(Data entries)

=== Begin Enclosure ===

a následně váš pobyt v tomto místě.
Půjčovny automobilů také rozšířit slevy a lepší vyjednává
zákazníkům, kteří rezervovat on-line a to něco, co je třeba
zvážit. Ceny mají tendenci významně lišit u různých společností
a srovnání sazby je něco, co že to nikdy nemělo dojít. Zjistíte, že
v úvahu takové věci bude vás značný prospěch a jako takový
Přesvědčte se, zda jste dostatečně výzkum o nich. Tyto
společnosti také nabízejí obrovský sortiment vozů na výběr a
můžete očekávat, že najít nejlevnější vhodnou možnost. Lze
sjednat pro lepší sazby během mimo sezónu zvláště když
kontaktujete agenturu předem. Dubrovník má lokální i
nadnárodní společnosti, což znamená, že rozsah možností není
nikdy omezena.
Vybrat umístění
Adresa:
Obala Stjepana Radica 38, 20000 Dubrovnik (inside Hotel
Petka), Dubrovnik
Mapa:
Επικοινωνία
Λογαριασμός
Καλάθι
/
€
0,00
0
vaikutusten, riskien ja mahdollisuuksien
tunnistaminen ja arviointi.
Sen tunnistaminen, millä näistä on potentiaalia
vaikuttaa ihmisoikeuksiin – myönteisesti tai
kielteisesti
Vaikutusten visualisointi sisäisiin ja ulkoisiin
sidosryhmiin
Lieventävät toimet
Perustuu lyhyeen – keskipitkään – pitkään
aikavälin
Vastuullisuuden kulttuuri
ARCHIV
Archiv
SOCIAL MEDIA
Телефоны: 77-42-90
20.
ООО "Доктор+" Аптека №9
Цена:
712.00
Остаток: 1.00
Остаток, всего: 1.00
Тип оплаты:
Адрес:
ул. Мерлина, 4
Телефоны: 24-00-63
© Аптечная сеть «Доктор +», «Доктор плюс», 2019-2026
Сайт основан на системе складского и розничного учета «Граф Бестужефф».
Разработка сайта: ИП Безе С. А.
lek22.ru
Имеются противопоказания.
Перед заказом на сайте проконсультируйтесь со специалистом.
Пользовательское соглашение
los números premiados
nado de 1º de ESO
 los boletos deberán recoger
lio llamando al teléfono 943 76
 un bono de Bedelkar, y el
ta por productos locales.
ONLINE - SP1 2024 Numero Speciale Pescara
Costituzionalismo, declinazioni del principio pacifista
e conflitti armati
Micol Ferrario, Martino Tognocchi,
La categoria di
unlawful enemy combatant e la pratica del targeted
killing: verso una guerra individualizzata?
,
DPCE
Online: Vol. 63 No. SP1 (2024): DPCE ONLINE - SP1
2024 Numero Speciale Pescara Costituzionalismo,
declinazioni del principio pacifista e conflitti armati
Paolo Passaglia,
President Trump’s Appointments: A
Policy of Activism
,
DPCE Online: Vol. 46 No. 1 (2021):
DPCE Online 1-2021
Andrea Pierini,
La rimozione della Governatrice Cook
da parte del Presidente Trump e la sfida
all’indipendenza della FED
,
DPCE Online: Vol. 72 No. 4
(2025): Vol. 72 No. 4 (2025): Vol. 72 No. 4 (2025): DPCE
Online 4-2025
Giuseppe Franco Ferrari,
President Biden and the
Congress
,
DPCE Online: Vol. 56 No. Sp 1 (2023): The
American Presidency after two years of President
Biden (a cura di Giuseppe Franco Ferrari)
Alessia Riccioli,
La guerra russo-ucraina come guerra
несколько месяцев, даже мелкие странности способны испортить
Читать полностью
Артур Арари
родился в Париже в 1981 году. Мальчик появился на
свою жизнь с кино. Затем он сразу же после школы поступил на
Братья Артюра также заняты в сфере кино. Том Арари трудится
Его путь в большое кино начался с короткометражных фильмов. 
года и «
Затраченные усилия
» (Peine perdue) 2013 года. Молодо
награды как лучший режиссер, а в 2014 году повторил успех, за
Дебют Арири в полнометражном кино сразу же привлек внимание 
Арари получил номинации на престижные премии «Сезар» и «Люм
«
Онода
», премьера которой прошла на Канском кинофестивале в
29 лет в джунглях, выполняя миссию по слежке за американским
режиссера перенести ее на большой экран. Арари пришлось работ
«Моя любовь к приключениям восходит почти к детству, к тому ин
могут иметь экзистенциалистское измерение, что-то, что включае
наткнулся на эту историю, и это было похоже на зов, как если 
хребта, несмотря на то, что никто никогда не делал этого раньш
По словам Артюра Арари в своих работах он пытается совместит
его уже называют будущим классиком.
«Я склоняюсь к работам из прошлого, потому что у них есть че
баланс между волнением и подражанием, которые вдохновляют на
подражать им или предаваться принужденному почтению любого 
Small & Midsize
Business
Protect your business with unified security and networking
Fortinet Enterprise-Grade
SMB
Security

=== End Enclosure ===

TASK INSTRUCTIONS:
Report each line of the data above that contains the word "nikdy".

TASK OUTPUT:
a srovnání sazby je něco, co že to nikdy nemělo dojít. Zjistíte, že
nikdy omezena.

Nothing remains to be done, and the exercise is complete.